A basketball player does 2.22×10^5 J of work during her time in the game, and 0.150 kg of water evaporates from her skin. Assume a latent heat of 2.26×10^6J/kg for the evaporation of sweat (the same as for water). Determine the change in the player’s thermal energy
To determine the change in the player's thermal energy, we need to first calculate the amount of heat gained by the player through evaporation.
The formula to calculate the amount of heat gained or lost during a phase change (such as evaporation) is:
Q = m * L
Where:
Q is the amount of heat gained or lost
m is the mass of the substance
L is the latent heat of the substance
In this case, we are given the mass of water evaporated (0.150 kg) and the latent heat of evaporation (2.26×10^6 J/kg). Therefore, we can calculate the amount of heat gained during evaporation as follows:
Q = m * L
Q = 0.150 kg * 2.26×10^6 J/kg
Q = 3.39×10^5 J
So, the amount of heat gained by the player through evaporation is 3.39×10^5 J.
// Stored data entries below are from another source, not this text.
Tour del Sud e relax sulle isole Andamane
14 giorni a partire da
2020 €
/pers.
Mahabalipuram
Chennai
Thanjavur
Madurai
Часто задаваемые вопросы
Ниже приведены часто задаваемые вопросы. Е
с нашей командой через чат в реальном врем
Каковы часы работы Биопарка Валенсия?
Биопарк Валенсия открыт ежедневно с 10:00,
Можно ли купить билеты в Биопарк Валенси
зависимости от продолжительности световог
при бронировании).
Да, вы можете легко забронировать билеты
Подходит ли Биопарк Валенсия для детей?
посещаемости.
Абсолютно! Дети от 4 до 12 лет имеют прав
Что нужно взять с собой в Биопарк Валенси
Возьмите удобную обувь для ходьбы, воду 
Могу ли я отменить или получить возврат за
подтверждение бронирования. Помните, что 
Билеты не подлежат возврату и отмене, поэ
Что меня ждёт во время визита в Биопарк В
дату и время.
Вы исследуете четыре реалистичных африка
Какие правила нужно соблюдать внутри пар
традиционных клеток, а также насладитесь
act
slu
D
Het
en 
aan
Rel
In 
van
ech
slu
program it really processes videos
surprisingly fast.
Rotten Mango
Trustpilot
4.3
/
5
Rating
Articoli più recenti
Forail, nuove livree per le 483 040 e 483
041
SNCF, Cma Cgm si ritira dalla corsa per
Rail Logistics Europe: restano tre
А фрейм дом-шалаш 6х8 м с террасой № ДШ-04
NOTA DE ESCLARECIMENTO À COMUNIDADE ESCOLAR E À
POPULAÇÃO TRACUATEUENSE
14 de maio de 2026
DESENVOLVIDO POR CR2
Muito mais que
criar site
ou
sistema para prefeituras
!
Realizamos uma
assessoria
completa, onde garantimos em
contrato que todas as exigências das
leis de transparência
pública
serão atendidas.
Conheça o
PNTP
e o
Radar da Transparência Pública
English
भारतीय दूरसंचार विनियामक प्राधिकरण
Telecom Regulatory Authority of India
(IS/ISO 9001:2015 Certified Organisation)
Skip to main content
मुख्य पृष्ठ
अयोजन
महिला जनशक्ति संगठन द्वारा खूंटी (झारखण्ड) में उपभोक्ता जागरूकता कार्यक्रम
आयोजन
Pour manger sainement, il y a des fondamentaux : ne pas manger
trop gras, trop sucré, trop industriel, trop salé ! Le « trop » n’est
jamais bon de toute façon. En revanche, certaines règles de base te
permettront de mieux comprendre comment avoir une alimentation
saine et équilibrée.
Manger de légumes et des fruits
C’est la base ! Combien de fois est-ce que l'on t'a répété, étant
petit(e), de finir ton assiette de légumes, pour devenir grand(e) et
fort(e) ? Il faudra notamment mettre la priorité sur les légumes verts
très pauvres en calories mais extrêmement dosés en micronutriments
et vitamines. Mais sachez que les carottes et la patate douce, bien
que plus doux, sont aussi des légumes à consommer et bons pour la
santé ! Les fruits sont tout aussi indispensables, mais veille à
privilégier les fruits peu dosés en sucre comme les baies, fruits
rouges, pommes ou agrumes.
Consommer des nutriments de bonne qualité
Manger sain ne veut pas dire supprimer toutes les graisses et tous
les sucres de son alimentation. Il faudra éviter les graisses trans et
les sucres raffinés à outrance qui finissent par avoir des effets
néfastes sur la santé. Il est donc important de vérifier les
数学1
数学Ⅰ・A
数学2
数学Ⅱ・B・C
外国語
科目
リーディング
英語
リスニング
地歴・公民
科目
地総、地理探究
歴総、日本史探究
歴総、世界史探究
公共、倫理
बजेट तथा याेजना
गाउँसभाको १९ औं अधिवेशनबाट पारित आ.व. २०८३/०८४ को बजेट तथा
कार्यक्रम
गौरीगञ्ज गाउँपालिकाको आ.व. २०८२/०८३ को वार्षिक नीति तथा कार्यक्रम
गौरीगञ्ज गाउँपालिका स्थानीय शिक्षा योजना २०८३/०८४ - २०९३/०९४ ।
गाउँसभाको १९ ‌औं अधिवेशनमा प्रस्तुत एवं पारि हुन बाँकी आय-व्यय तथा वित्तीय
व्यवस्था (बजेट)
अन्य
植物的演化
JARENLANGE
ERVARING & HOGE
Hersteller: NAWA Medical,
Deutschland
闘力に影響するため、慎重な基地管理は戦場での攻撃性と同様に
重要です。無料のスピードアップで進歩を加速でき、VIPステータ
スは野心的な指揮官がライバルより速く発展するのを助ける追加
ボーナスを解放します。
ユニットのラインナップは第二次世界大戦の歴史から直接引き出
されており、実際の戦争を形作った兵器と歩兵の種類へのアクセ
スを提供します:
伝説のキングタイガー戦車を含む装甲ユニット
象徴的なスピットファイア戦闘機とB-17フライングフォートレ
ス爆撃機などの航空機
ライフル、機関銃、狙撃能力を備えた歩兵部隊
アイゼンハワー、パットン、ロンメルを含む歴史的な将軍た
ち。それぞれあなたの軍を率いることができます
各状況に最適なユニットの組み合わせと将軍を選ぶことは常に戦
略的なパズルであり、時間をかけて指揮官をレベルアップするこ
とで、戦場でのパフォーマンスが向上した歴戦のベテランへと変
Since the player did work during the game and work is a form of energy, the change in the player's thermal energy can be calculated by subtracting the work done from the heat gained through evaporation:
Change in thermal energy = Heat gained - Work done
Change in thermal energy = (3.39×10^5 J) - (2.22×10^5 J)
Change in thermal energy = 1.17×10^5 J
Therefore, the change in the player's thermal energy is 1.17×10^5 J.